- Your task:
Please extract the entries below word for word, beginning at their first line and stopping after the line that contains "interes naţional şi", which you should include.

((

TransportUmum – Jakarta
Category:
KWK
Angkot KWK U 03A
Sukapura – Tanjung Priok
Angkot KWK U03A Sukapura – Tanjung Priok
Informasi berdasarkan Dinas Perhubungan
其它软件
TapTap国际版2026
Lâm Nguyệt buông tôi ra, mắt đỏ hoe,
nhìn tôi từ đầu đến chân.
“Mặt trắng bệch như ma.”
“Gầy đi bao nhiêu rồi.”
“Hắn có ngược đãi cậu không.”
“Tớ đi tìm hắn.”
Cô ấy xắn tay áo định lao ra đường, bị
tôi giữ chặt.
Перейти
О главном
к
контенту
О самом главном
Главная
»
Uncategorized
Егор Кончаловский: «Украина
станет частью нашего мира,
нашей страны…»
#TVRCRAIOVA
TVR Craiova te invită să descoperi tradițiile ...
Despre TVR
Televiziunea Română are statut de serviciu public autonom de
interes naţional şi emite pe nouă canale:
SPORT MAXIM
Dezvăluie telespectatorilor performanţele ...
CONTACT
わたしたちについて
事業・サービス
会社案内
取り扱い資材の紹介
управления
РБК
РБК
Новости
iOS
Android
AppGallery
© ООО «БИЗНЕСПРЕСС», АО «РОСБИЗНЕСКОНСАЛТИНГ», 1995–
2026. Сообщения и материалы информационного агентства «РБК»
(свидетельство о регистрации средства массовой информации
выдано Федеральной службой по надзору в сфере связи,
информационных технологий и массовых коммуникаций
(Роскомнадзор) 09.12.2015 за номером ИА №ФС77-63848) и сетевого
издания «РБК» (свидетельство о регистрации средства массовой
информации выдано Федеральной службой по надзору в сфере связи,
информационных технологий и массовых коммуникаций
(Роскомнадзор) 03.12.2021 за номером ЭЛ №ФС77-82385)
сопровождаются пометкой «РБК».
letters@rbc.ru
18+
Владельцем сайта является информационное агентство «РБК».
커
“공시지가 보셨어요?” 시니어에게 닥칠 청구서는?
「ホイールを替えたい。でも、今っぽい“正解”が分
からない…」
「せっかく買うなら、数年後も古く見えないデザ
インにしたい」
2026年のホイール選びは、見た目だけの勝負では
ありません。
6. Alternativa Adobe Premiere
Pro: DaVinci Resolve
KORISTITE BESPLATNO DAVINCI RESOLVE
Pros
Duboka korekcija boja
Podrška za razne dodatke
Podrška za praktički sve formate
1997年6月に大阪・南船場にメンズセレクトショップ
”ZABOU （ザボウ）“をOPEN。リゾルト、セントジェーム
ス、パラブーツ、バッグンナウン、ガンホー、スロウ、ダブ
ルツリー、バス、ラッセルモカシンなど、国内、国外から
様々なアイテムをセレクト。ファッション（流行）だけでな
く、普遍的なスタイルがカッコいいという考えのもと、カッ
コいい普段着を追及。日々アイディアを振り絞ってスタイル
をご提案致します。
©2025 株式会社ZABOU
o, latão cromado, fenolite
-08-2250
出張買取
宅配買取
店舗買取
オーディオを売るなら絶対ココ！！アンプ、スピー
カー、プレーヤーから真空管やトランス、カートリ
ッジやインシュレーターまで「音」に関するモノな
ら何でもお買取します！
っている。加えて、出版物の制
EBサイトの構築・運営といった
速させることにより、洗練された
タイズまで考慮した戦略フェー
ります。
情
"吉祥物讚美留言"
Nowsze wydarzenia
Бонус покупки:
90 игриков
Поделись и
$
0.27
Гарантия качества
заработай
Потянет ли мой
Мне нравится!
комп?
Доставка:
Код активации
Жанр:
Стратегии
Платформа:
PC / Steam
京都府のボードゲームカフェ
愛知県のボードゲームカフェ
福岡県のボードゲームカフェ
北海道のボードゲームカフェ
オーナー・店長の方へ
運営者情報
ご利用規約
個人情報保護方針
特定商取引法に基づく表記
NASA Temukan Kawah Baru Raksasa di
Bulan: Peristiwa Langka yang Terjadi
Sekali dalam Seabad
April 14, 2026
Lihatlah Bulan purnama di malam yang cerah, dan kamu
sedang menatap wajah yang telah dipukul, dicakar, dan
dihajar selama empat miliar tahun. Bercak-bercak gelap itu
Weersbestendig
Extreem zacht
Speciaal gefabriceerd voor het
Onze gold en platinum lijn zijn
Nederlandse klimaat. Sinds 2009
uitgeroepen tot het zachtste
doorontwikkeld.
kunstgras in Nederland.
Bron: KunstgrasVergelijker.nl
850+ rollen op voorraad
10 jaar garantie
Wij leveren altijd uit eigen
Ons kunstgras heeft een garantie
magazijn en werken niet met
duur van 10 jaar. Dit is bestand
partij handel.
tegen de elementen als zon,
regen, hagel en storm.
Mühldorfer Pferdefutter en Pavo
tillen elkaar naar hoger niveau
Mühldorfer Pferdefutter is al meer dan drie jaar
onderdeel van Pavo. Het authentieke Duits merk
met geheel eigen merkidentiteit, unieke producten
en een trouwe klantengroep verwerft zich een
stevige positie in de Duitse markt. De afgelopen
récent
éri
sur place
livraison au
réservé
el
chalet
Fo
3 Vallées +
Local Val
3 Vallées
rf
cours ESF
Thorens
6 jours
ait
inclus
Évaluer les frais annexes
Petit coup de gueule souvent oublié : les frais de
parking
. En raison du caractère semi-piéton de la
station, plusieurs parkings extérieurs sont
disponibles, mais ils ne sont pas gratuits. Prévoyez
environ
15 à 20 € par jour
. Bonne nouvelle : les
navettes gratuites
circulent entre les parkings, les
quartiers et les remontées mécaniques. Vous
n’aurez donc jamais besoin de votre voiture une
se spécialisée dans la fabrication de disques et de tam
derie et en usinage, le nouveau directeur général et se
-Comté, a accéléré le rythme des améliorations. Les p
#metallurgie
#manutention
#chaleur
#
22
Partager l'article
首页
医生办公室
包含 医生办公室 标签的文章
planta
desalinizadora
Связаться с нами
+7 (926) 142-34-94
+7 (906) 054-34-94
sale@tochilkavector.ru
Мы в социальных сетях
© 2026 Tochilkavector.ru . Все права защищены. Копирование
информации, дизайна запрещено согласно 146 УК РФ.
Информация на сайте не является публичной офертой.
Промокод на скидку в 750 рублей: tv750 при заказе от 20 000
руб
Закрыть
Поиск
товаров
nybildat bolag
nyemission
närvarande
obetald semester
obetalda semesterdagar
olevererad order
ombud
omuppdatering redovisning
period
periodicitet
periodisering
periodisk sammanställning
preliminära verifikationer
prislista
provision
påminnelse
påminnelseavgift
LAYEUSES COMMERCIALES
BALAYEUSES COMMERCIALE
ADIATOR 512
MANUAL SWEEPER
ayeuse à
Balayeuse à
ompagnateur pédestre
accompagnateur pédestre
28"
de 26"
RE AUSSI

))

- Solution for this problem:
TransportUmum – Jakarta
Category:
KWK
Angkot KWK U 03A
Sukapura – Tanjung Priok
Angkot KWK U03A Sukapura – Tanjung Priok
Informasi berdasarkan Dinas Perhubungan
其它软件
TapTap国际版2026
Lâm Nguyệt buông tôi ra, mắt đỏ hoe,
nhìn tôi từ đầu đến chân.
“Mặt trắng bệch như ma.”
“Gầy đi bao nhiêu rồi.”
“Hắn có ngược đãi cậu không.”
“Tớ đi tìm hắn.”
Cô ấy xắn tay áo định lao ra đường, bị
tôi giữ chặt.
Перейти
О главном
к
контенту
О самом главном
Главная
»
Uncategorized
Егор Кончаловский: «Украина
станет частью нашего мира,
нашей страны…»
#TVRCRAIOVA
TVR Craiova te invită să descoperi tradițiile ...
Despre TVR
Televiziunea Română are statut de serviciu public autonom de
interes naţional şi emite pe nouă canale:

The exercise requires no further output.